Your second case is the case whereby YOU DO NOT NEED TO REBUILD since we'll have an opportunity to reuse that space all of the time.



coalesce takes adjacent blocks and tries to merge them together into a smaller set of blocks while preserving your pctfree settings. That is all we need to really understand.

4 starsIndex coalesec   May 10, 2012 - 4am Central time zone

| |

Reviewer: Bhaskar from India

Hi Tom,

 

"no, this is an index that probably needs attention. Your left hand side is close to empty (but not

empty). The right hand side is 100% full. This is what I call the sweeper index - you delete most,

but not all, of the old data.
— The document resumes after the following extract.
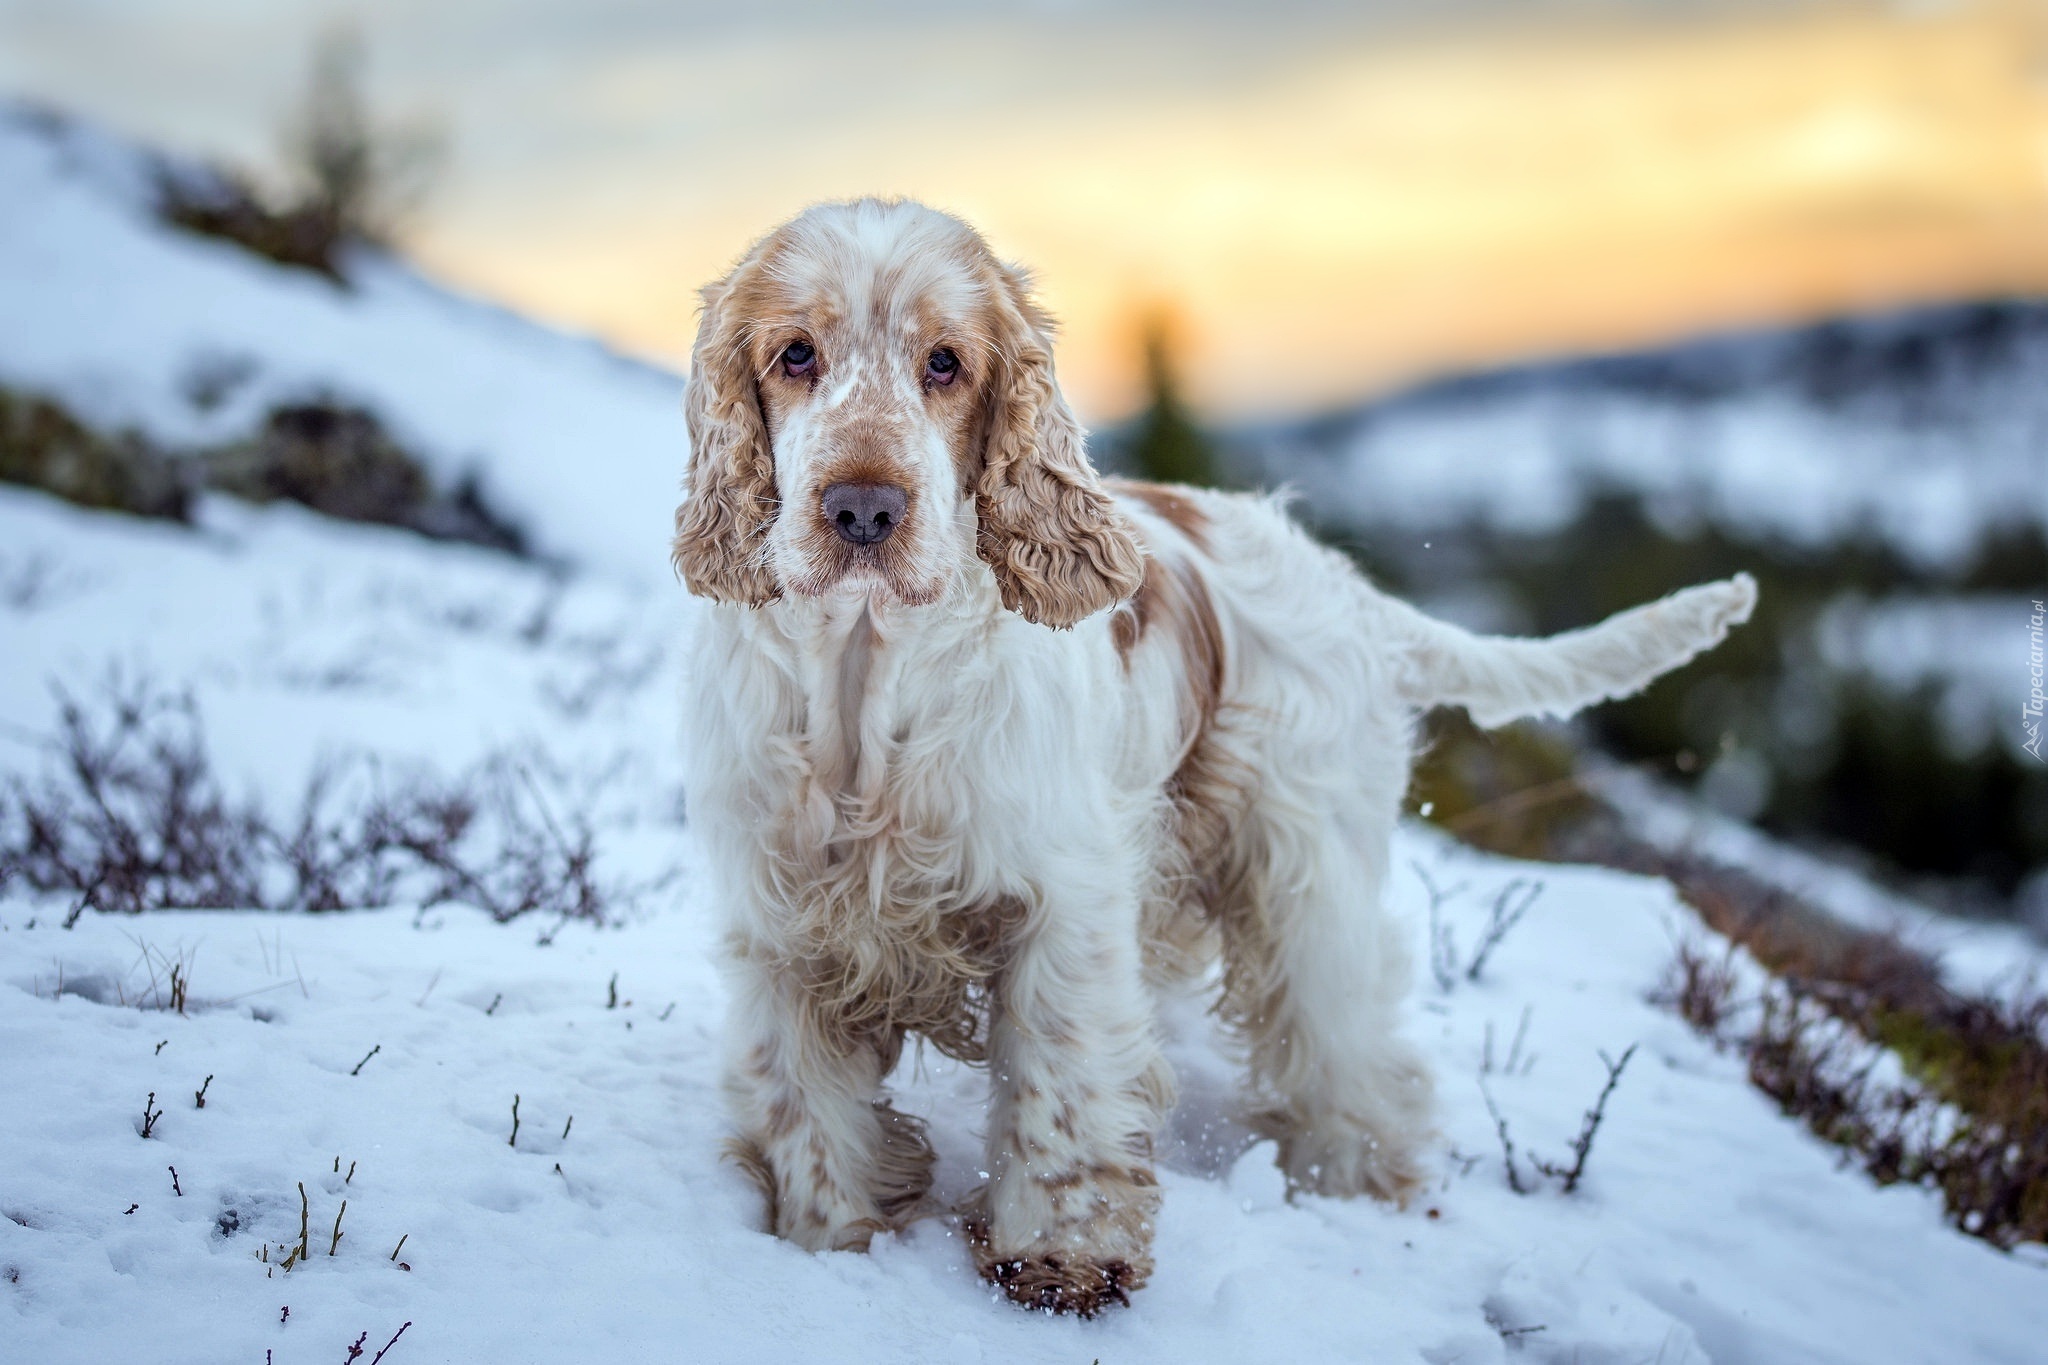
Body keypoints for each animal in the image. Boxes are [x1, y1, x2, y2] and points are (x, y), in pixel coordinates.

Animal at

Those... "

 

now as you told the spaces in left hand side will never be reused so in this case of sweeper index

shall we coalesec so that we release from free blocks or we will do rebuild to create a new index.

 

"Your second case is the case whereby ..."

 

Actually in soem document i have found where they mentioned this case can be considered for index

rebuild.

Thnaks for the clarification.

So in the above case shall we again do coalesec to free up some blocks and make index compact?

 

If we put the index as randomly sparsed i think we may have some performance problem?

 

Thanks for the clarifiaction on the coalesec process.

 

 

Followup   May 10, 2012 - 8am Central time zone:

now as you told the spaces in left hand side will never be reused so in this
case of sweeper index shall we coalesec so that we release from free blocks or
we will do rebuild to create a new index.


I prefer coalesc, 100% online, doesn't need two times the space and will not cause ora-8103's.


Actually in soem document i have found where they mentioned this case can be
considered for index rebuild.,


actually, did they give any evidence, did they lay out a logical reason, did they demonstrate anything good coming from this long term?

I wrote what I wrote and I'll stick by it.

sweeper indexes are the ones that need attention (indexes on dates, sequences typically)

normal indexes on something like "last name" where the data arrives randomly - in general just leave them alone. They'll always be around 40-60% empty. they like it that way.

5 starsIndex health monitoring   May 10, 2012 - 10am Central time zone

| |

Reviewer: A reader 

Tom,

Given the amount of discussions on indexes and indexes being such important data access structures,

is it possible to build a script to monitor the health of indexes (at least B*tree indexes)? The

script could analyze indexes and recommend which indexes can be left alone, which would benefit

from shrink, which would benefit from coalesce etc.

 

Thanks...

 

Followup   May 10, 2012 - 3pm Central time zone:

 

 



read those

5 stars  May 11, 2012 - 12am Central time zone

| |

Reviewer: Bhaskar from INDIA

Hi Tom,

 

Thanks for the clarifications.

That's why i always cross check all fishy solutions here.

 

5 starsshrink space parallel not working   July 3, 2012 - 4pm Central time zone

| |

Reviewer: kumar from Edison, NJ

Hi Tom,

 

I am trying to run shrink space for an index(db version: 11gr1) with parallel clause. To my

surprise it's not allowing parallel clause.

 

ALTER INDEX SCOTT.TEST SHRINK SPACE PARALLEL 12

                                      *

ERROR at line 1:

ORA-10630: Illegal syntax specified with SHRINK clause

 

Is it a bug? or why oracle wouldn't allow parallel

 

Followup   July 3, 2012 - 7pm Central time zone:

that is not an operation that can be done in parallel, it doesn't support it.

5 starsshrink space parallel not working   July 3, 2012 - 6pm Central time zone

| |

Reviewer: kumar from Edison, NJ

Hi Tom,

 

Adding to the above question, coalesce command does allow parallelism but not for shrink. I believe

both coalesce and shrink does same thing except shrink would release the space. Can you please let

me know what is that restricting the oracle to not allow parallelism on shrink?

 

Followup   July 3, 2012 - 7pm Central time zone:

it is just not supported syntax at this point in time.